Standardisation of the Surgical Technique
To achieve these goals the most important event in recent years occurred in Castelfranco Veneto, Italy in 1998, where an international meeting of the European experts of pancreatology took place. A consensus was reached to classify the surgical procedures according to the extent of pancreatic resection and lymph node dissection . According to this new classification three types of resection for pancreatic head cancer have been formulated: “standard”, “radical” and “extended radical”. Common to all three is the fact that the gall bladder is removed. Either a pylorus preserving pancreatoduodenectomy or the classical Kausch-Whipple procedure can be performed with any technique of reconstruction, the exception being tumors extending to the duodenum and pyloric region. Resection of adjacent organs, Gerota’s fascia and/or the mesenterico-portal vein is accepted in order to reach clear tumor-free margins. Resection of the lymph node groups differs in the three procedures, as well as the transsection line of the pancreas; the latter is in the mid part of the mesenterico-portal vein in the standard resection and to the left side of the vein in the radical and extended radical resections. Lymph node groups were defined according to the rules of the Japanese Pancreas Society in order to be able to define the precise extent of lymphatic dissection.
It is clear, that any further clinical study should be based on this classification in order to obtain comparable results.
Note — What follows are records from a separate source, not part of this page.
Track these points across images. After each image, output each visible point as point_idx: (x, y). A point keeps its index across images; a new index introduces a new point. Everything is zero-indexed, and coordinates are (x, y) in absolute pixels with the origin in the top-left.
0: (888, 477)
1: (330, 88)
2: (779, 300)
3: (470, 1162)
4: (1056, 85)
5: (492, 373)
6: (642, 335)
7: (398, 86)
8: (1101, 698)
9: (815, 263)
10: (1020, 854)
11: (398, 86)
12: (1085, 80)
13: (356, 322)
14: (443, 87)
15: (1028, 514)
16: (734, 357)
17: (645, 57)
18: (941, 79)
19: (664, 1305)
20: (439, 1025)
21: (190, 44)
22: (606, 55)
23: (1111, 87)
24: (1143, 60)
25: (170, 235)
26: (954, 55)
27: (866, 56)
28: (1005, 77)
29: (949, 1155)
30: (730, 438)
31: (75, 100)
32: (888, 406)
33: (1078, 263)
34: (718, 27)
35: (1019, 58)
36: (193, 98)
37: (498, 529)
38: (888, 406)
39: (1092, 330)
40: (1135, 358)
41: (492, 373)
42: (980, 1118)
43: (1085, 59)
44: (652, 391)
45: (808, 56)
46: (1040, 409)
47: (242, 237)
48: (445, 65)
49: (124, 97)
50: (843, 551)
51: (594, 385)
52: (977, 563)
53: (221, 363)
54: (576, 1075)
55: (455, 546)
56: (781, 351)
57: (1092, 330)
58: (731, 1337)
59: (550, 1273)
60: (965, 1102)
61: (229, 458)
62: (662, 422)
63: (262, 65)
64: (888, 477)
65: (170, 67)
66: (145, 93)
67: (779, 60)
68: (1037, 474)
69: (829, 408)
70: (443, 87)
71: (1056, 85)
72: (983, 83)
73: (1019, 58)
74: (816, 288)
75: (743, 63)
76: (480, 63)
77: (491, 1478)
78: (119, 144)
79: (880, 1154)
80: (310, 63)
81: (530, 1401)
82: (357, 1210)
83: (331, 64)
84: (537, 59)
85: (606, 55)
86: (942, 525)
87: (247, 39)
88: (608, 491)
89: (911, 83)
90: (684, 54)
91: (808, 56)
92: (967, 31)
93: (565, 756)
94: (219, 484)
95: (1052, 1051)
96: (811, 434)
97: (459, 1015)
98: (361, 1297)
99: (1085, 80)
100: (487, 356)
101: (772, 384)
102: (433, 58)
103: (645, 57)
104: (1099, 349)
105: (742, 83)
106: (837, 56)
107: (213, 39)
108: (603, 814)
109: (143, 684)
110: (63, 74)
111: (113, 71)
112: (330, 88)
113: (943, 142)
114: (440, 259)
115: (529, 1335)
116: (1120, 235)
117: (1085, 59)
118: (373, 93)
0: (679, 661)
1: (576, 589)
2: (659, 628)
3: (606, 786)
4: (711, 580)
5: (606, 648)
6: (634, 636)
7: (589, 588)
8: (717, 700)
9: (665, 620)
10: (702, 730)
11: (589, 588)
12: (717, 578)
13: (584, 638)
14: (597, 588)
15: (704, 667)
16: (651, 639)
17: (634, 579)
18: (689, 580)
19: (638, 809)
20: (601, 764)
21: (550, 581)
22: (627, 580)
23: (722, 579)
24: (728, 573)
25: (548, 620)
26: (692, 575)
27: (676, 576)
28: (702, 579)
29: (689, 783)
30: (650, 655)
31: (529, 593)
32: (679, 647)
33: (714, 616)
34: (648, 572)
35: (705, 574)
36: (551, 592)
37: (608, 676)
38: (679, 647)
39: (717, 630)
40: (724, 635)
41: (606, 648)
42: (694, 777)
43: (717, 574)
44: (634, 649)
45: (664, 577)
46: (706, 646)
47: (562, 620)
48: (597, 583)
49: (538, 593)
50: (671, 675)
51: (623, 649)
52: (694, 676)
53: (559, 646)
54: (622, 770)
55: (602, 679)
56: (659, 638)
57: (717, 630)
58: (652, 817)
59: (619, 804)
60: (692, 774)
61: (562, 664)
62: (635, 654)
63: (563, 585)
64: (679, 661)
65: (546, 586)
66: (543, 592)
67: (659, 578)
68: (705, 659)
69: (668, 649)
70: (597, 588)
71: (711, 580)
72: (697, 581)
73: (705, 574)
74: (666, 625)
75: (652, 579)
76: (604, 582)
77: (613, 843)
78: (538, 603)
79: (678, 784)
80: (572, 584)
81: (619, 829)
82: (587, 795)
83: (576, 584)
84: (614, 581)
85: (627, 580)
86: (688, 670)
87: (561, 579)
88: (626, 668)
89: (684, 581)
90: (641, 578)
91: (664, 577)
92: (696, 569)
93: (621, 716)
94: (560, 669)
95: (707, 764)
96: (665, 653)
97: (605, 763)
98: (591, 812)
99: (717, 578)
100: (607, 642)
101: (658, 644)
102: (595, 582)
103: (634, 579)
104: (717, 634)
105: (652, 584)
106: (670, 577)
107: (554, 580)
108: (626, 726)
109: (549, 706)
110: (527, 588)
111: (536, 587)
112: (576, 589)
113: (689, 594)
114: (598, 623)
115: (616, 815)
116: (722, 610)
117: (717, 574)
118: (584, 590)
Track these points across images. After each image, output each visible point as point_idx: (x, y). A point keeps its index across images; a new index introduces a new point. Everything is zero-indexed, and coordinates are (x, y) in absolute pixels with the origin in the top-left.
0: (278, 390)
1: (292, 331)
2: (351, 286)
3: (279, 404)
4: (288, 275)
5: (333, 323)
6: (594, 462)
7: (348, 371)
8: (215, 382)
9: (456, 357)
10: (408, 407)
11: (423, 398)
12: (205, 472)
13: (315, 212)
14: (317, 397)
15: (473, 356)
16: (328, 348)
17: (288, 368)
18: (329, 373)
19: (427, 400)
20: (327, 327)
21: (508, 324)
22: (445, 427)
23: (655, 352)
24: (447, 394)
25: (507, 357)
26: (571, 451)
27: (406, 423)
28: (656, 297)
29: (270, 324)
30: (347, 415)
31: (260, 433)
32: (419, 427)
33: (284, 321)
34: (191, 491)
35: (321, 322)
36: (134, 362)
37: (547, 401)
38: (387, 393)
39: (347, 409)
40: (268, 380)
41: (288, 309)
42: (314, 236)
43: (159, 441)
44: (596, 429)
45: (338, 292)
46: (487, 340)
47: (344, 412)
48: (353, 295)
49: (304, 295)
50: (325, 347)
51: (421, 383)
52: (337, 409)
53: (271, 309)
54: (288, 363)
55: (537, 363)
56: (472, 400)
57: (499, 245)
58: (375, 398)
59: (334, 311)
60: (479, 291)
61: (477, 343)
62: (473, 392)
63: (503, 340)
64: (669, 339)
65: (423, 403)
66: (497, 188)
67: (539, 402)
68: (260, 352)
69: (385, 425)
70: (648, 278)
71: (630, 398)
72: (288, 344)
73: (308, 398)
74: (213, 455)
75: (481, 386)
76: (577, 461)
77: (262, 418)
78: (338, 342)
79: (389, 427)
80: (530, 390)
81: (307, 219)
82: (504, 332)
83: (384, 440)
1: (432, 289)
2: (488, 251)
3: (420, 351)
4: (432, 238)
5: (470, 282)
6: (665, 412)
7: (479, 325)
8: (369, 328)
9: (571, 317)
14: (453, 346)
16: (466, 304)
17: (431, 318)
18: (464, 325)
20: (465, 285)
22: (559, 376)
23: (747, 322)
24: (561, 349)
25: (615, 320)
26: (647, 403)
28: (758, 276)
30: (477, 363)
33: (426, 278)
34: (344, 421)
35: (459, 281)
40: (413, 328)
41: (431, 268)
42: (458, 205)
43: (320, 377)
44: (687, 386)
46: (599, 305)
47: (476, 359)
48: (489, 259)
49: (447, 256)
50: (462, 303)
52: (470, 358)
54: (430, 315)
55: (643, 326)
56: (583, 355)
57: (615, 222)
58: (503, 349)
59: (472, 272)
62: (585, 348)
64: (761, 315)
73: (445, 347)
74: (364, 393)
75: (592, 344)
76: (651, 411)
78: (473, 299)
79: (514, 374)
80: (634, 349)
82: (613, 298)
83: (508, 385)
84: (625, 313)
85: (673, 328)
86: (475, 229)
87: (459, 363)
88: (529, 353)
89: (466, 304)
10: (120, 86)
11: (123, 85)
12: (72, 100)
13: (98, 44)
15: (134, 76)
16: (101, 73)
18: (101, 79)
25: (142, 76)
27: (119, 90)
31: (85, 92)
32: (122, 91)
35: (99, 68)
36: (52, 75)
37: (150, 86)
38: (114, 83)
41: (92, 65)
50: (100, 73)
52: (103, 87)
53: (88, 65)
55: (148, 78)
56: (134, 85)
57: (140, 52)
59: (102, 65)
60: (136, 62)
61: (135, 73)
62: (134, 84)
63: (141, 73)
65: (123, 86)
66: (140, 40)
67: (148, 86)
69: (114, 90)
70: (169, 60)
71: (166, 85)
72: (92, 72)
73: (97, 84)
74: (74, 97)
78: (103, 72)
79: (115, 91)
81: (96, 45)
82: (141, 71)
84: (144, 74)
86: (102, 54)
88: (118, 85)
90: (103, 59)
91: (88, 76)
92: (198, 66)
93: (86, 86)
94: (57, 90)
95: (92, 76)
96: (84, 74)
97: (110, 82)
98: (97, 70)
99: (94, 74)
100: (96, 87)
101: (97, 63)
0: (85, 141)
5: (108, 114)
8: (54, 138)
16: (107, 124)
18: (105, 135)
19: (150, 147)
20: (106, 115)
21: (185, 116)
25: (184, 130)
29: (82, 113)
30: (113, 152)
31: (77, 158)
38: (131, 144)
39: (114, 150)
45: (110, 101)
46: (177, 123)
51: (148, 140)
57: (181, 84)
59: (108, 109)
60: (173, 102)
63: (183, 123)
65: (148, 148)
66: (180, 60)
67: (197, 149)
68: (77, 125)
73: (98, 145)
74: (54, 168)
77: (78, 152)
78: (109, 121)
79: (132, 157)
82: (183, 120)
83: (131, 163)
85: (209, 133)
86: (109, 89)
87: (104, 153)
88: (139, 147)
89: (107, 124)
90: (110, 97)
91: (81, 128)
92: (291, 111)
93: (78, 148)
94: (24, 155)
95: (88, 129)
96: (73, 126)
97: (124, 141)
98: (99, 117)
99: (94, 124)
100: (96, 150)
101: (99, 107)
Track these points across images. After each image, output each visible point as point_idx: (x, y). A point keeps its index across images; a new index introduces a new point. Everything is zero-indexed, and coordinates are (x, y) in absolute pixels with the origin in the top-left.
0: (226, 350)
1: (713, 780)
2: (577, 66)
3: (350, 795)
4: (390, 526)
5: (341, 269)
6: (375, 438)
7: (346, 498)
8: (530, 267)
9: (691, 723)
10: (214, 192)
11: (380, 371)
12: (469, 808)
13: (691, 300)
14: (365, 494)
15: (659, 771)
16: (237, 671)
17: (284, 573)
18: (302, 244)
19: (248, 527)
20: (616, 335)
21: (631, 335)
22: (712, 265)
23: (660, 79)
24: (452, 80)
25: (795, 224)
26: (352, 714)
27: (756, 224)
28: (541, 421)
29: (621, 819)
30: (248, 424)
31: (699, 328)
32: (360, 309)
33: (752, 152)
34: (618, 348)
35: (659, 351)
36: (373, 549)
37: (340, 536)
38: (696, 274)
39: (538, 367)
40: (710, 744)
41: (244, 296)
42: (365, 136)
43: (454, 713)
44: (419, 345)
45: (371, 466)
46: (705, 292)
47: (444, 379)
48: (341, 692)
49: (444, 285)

The standard treatment of pancreatic head cancer is pancreaticoduodenal resection. It has been shown by means of clinical studies, that the pylorus preserving technique has many advantages with respect to the lower morbidity and the better quality of life without compromising oncological principals. In the reconstruction of pancreatico-enteral continuity, pancreatogastric anastomosis proved to be at least equally effective if not superior to pancreatojejunostomy. Lymphadenectomy should be included in the procedure to achieve R0 resection, although the advantages of the extended lymphadenectomy and/or mesenterico-portal vein resection are still not demonstrated by randomized clinical trials. Therefore further prospective trials are necessary to demonstrate any beneficial effect of the extended surgical radicality in improving long-term survival. It is also evident from the literature, that surgery alone has its limitations in treating pancreatic cancer. Therefore the inclusion of different adjuvant and/or neoadjuvant treatment modalities should be considered in the complex therapy of patients with pancreatic cancer.